O vínculo entre pensamento e natureza será expressamente declarado por Nietzsche, que, em A Gaia Ciência, diz que ‘a consciência é o último estágio da evolução orgânica’. Todavia, a despeito de Darwin e Nietzsche, a disjunção entre matéria e pensamento permanece. Particularmente nos campos das Ciências Humanas, ditas ‘moles’, onde o homem é pensado de forma isolada da natureza. Nas Ciências Naturais, ditas ‘duras’, testemunha-se um esforço para se abandonar o pressuposto do ‘olhar divino’, decorrente da epistemologia moderna, herdeira da medieval, de um pensamento marcado pela perspectiva do ‘olhar divino’. Quanto a nós, não refletimos suficientemente sobre o pensamento como fenômeno físico, parecemos não enxergar que o pensamento é parte do mundo natural, sendo, então, também orgânico.

Essa forma de não ver o pensamento como metafísico é algo que estava presente na cultura medieval, e que deveria começar a ser desconstruído.

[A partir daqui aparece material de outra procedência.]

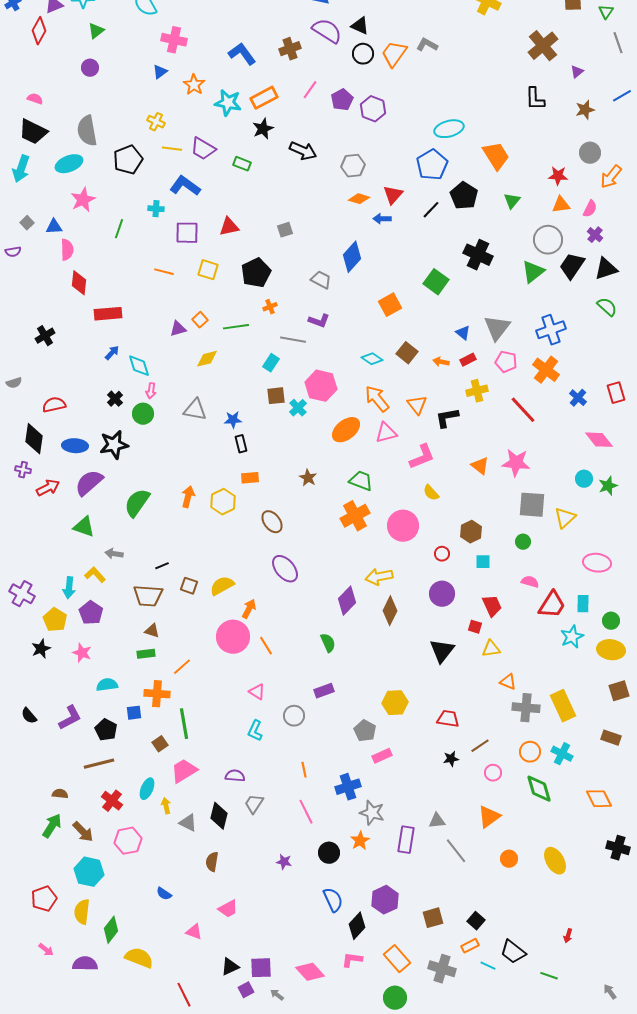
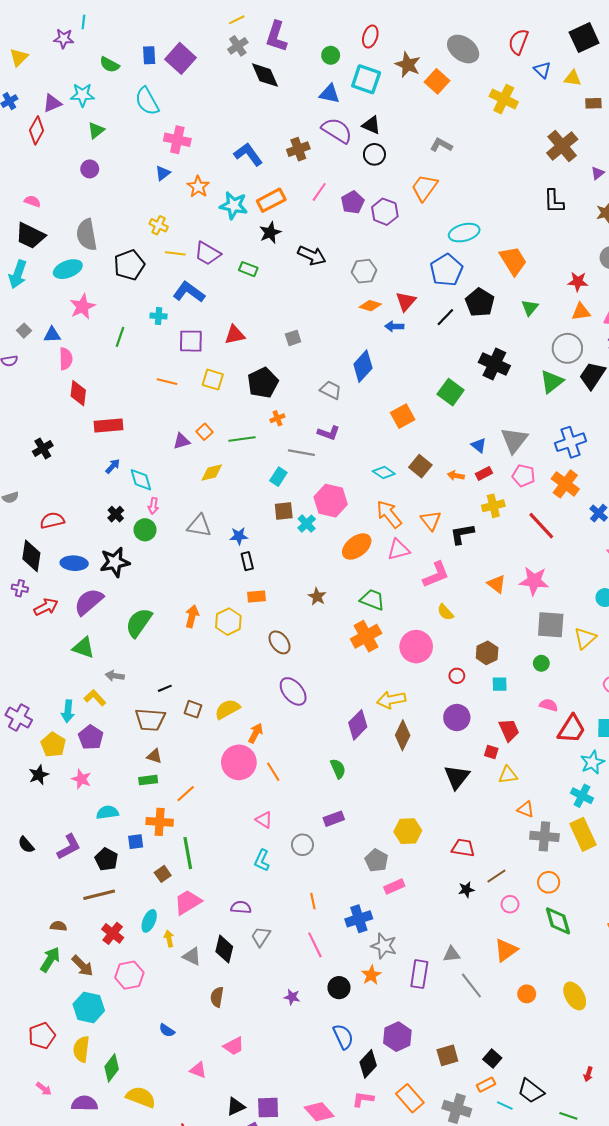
orange trapezoid: (394, 54) -> (424, 188), moved
cyan cross: (562, 754) -> (582, 796), moved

Naqueles termos, ‘o verdadeiro conhecimento’ é de Deus, da alma. Como não há no discurso universitário a ideia de um Deus que revele, tampouco o conceito operacional de ‘alma pensante’, na prática, acaba-se assumindo que, se não há nem Deus nem alma, segue-se que não há conhecimento verdadeiro”.

Sempre nos termos daquele raciocínio preso à plataforma epistemológica medieval, o conhecimento só é verdadeiro se divino e absoluto. Então, entramos num paradigma ‘conhecimento absoluto ou divino’ versus ‘o não conhecimento’. Deveríamos pensar, ao contrário, que o conhecimento não é menor (nem é não conhecimento) por não ser absoluto/divino, porque só seria assim se comparado com um conhecimento divino.       

A atualidade não vê, assim, a relação que há entre o pensamento e o homem como corpo. Criamos uma dicotomia entre homem e natureza. Nós não levamos suficientemente a sério até hoje que a vida é física e que o pensamento brota da matéria.”